There is one thing that is constant and inevitable in life, and that is change. These changes can be small but every now and again; they are major changes such as marriage, divorce, loss of a loved one, a new job, having children, going back to school, or buying a house. These transitions can uproot your world, can catch you off guard and can take their toll on your mental health. Even the really positive changes can take their toll, so it's important to know how to cope with life's big changes:
Acknowledge The Changes
Don't fight the change as this way you will only put off dealing with it. Denial is a powerful force, and it protects us in many ways. However, accepting that things are changing and dealing with it is far less stressful.
Work Out How Much You Can Control
When a big change occurs, it's important to figure out how much control over the situation you have. Some changes will be because of your own choice, so, for example, you can make sure you have covered everything to consider before a career change, or if you are moving home, there are checklists and other preparations you can make to make the whole thing easier.

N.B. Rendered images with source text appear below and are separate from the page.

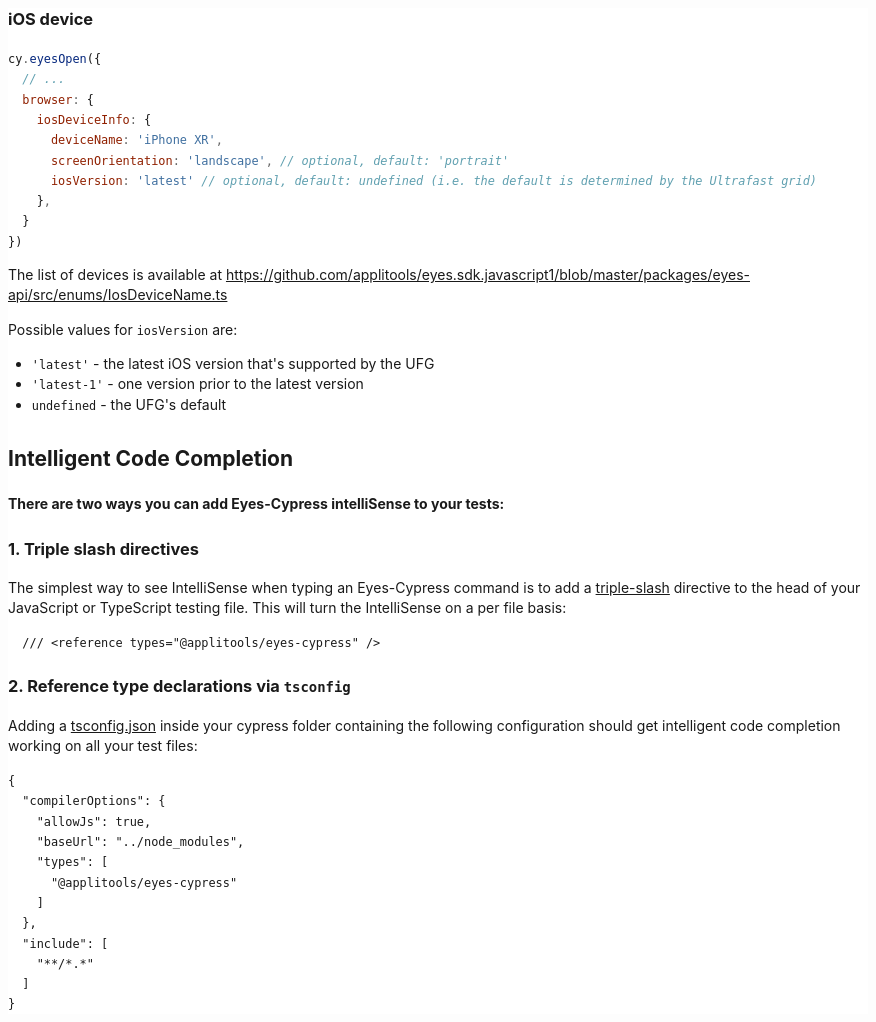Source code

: ### iOS device

```js
cy.eyesOpen({
  // ...
  browser: {
    iosDeviceInfo: {
      deviceName: 'iPhone XR',
      screenOrientation: 'landscape', // optional, default: 'portrait'
      iosVersion: 'latest' // optional, default: undefined (i.e. the default is determined by the Ultrafast grid)
    },
  }
})
```

The list of devices is available at https://github.com/applitools/eyes.sdk.javascript1/blob/master/packages/eyes-api/src/enums/IosDeviceName.ts

Possible values for `iosVersion` are:

- `'latest'` - the latest iOS version that's supported by the UFG
- `'latest-1'` - one version prior to the latest version
- `undefined` - the UFG's default

## Intelligent Code Completion

#### There are two ways you can add Eyes-Cypress intelliSense to your tests: 

### 1. Triple slash directives

The simplest way to see IntelliSense when typing an Eyes-Cypress command is to add a [triple-slash](http://www.typescriptlang.org/docs/handbook/triple-slash-directives.html) directive to the head of your JavaScript or TypeScript testing file. This will turn the IntelliSense on a per file basis:
```
  /// <reference types="@applitools/eyes-cypress" />
```

### 2. Reference type declarations via `tsconfig`

Adding a [tsconfig.json](http://www.typescriptlang.org/docs/handbook/tsconfig-json.html) inside your cypress folder containing the following configuration should get intelligent code completion working on all your test files:
```
{
  "compilerOptions": {
    "allowJs": true,
    "baseUrl": "../node_modules",
    "types": [
      "@applitools/eyes-cypress"
    ]
  },
  "include": [
    "**/*.*"
  ]
}
```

Remember That Stress Can Come From Good Change
Sometimes when people go through a good life change, such as graduating or having a baby, they still feel a great deal of stress. Remember that positive change can create stress as stress is your body's way of reacting to change, so it's okay to feel stressed.
Keep Up With Your Regular Schedule
It is important to stick to your regular schedule as much as possible. Having some things that stay the same, like walking the dog every morning, gives you an anchor and a reminder that some things are still the same, and it gives your brain a little bit of a rest.
Try To Eat Healthily.
When change happens, it's common to reach for carbs, the bread, muffins, cake, etc. This may be because eating carbs boosts serotonin—a brain chemical that may be somewhat depleted when you are undergoing change. It's okay to soothe yourself with comfort foods, but just make sure that it is in moderation.
Exercising two to three times a week has been found to decrease symptoms of depression significantly and even just going for a short walk can help you feel better in times of change. While it can be hard to get the motivation or to find the time, try to just get outside for ten minutes a day, and you will start to notice the benefits. Your head will be clearer, your decisions will be easier, and your stress levels will be less.
Remember that it's okay to ask for help. No matter what is going on, chances are a friend, or family member has been through the same or something similar or just from an outsider's point of view, they might be able to offer you some sound advice.